There, too, before this fight happened, Moses Deakin had fallen upon fate and found it bitter to the taste. Before the dawn came, he sighted the flare of a ship in the ice, and drove his men at her. He thought her Crawford’s bark, but she was something else—the Hudson’s Bay, crowded with extra seamen and servants of the English company, and in command of her was grim old Nick Smithsend, who hanged fur-pirates and Frenchmen alike. The end of this matter was that Moses Deakin and half his Boston men sat in irons to await hanging at Nelson, and the other half of them lay dead upon the ice.
And there, too, but farther south under the cliffs, Frontin and Sir Phelim Burke and their men fell upon the corvette Albemarle in the dawning. None too soon either, for the floes and shore ice were breaking up beneath their feet. Deakin’s three scurvy-smitten men fought them and were cut down. One of these, before he died, related the fate that had befallen Crawford. Then fell Frontin to work like a madman, and all of them likewise. Presently the Albemarle was working out through ice-channels, until she gained open water with the early light of day and tacked back and forth through the mist while the guns roared to the northward. No sign of Crawford’s little skiff did they find, however.
So they, who no less than Moses Deakin had their destiny to accomplish, tacked down to the southward that day and then back again, seeking vainly. And at set of sun, when the fog lifted for a little space, there suddenly loomed through the greyness a huge shape, and a gun thundered in air above them, and over the puny, frightened corvette frowned the heavy batteries of Serigny in the Palmier. The Frenchmen came aboard and took her. Frontin, cursing bitterly, shook his fist at the fog and blasphemed like the buccaneer he was, as the ship was headed to the west and south. Then came storm that night, and the pilots were ignorant of the bay, and the ships drove blindly before the wind.
Thus did fate, working through the activities of little men, lay out a blood-red net in which to snare heroes. And Iberville, all unwitting, bore up for Fort Nelson.
CHAPTER III
CONFIRMING A BELIEF IN MIRACLES
On this early night of September there was gaiety aboard the Pelican. She lay anchored ten miles southwest of Fort Nelson, in the open bay. Upon reaching the river the previous day, she found all buoys destroyed and the channel-marks removed, so that Iberville dared not attempt the precarious river entrance, across the wide mud flats, until he had taken soundings. The bay charts and pilots were all with Serigny, as were the supplies and siege guns, and he was bitterly disappointed not to find his other three ships here ahead of him. At least he had beaten the English squadron, however.

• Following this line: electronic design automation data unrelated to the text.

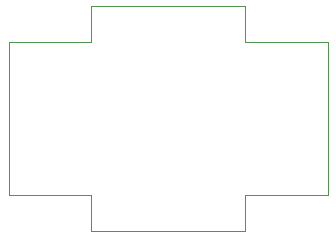
<source format=gbr>
G04 (created by PCBNEW (2013-may-18)-stable) date Пт 28 авг 2015 20:41:23*
%MOIN*%
G04 Gerber Fmt 3.4, Leading zero omitted, Abs format*
%FSLAX34Y34*%
G01*
G70*
G90*
G04 APERTURE LIST*
%ADD10C,0.00590551*%
%ADD11C,0.00393701*%
G04 APERTURE END LIST*
G54D10*
G54D11*
X57086Y-50000D02*
X54330Y-50000D01*
X57086Y-44881D02*
X57086Y-50000D01*
X54330Y-44881D02*
X57086Y-44881D01*
X54330Y-43700D02*
X54330Y-44881D01*
X49212Y-43700D02*
X54330Y-43700D01*
X49212Y-44881D02*
X49212Y-43700D01*
X46456Y-44881D02*
X49212Y-44881D01*
X46456Y-50000D02*
X46456Y-44881D01*
X49212Y-50000D02*
X46456Y-50000D01*
X49212Y-51181D02*
X54330Y-51181D01*
X54330Y-50000D02*
X54330Y-51181D01*
X49212Y-51181D02*
X49212Y-50000D01*
M02*

</source>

So Martigny and a score of Canadians departed in the pinnace to take soundings, scout the fort, and roam the woods in search of friendly Indians, and that evening high celebration was held aboard ship. The guns were shifted, battle lanterns hung about, all hands made merry. There were fiddles, with a flute or two to help, and no lack of good wine all around. French and Canadians sang chansons and Mohawk chants and gay sentimental court ballads, officers and men intermingling in Latin good-fellowship, voyageur and chevalier dancing and drinking together, Iberville joining hands with his powder boys.